The skin is made up of many different layers, all of which play an important part in keeping skin healthy and resilient. When we work topically with the skin we can achieve amazing results. However, this is really only half the picture.
If we think about how many layers there are to the skin you begin to see that it is very difficult for the topical product to reach those deeper layers.
It is imperative to keep these deeper layers happy and healthy, as they are feeding the surface of the skin and will eventually work their way to the top.
So when we think of “feeding” or treating the skin it is important to work from both the inside and the outside. A little bit of what you do topically will work its way down and a little bit of when you do internally will work its way up – so you can see by doing both you have things covered from both angles.
A lot of skin conditions stem from the inside, and skin is a mirror of what is happening on the inside. If there is an imbalance internally this will show through to your skin and no amount of topical work; products or treatments will be able to heal this.
There are six vital nutrients that we need to address when working with internal skin health:
- Essential Fatty Acids
- B Complex Vitamins
- Vitamin A
- Vitamin C
Water – is essential for the healthy function of your body as well as your skin. It promotes enzyme activity.
– Enzymes are like pac men that sit under the surface of the skin and eat away at dead skin cells, enabling us to naturally shed these dead skin cells. In order for enzymes to function normally, however, they need water.
Water encourages the penetration of actives from skincare products. It also promotes the radiant glow that we associate with youthful skins.
1-2 litres of water a day is recommended – we all know this! Any more can be damaging to the skin, flushing out all water-soluble vitamins and minerals. This can lead to tiredness because of the lack of B vitamins.
You need to reduce your intake of diuretics such as caffeine and alcohol. Switch at least one cup a day to decaf – or even better, herbal tea.
When our sebum is rich in EFAs the oil is easily absorbed out of the follicle and onto the surface of the skin, preventing congestion. It also has a very anti-inflammatory and healing effect to the surface of the skin; hence the major role they play in healing many skin conditions. They also moisturize the skin from the inside out, preventing dehydration and creating a buffer from the environment. Try: Bestow Beauty Oil.

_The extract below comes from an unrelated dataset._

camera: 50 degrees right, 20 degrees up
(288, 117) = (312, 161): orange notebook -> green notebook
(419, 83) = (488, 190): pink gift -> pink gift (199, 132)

B vitamins work in synergy with your EFA’s – if you are low in B vitamins your body will not be able to utilize the EFAs effectively. Acne sufferers are often deficient in this because of the role they play in getting sebum out onto the surface of the skin.
Can be found in foods like brewers yeast, nuts, whole grains, leafy greens and dairy products. But often a B Complex vitamin is necessary.
Vitamin A is very readily available in our diets. It is found in orange vegetables – kumara, carrots, and pumpkin. Mash to get the full release of vitamins. Foods like eggs, dairy products, dark green vegetables, and orange fruit are also great sources.
Vital for the formation of collagen, even a slight deficiency results in the formation of wrinkles and stretch marks. It is crucial for wound healing as well as regulating the sebaceous glands.
Zinc is commonly found in tuna, salmon, and oysters. Other good sources include hummus, nuts, seeds, beans, lentils and brown rice.
Vitamin C plays a major part in production of collagen. It is an important anti-oxidant that can accelerate wound healing and the strengthening of capillary walls. Most commonly found in fresh fruit and vegetables like red peppers, currants, parsley, kiwifruit, watercress, citrus fruits and broccoli.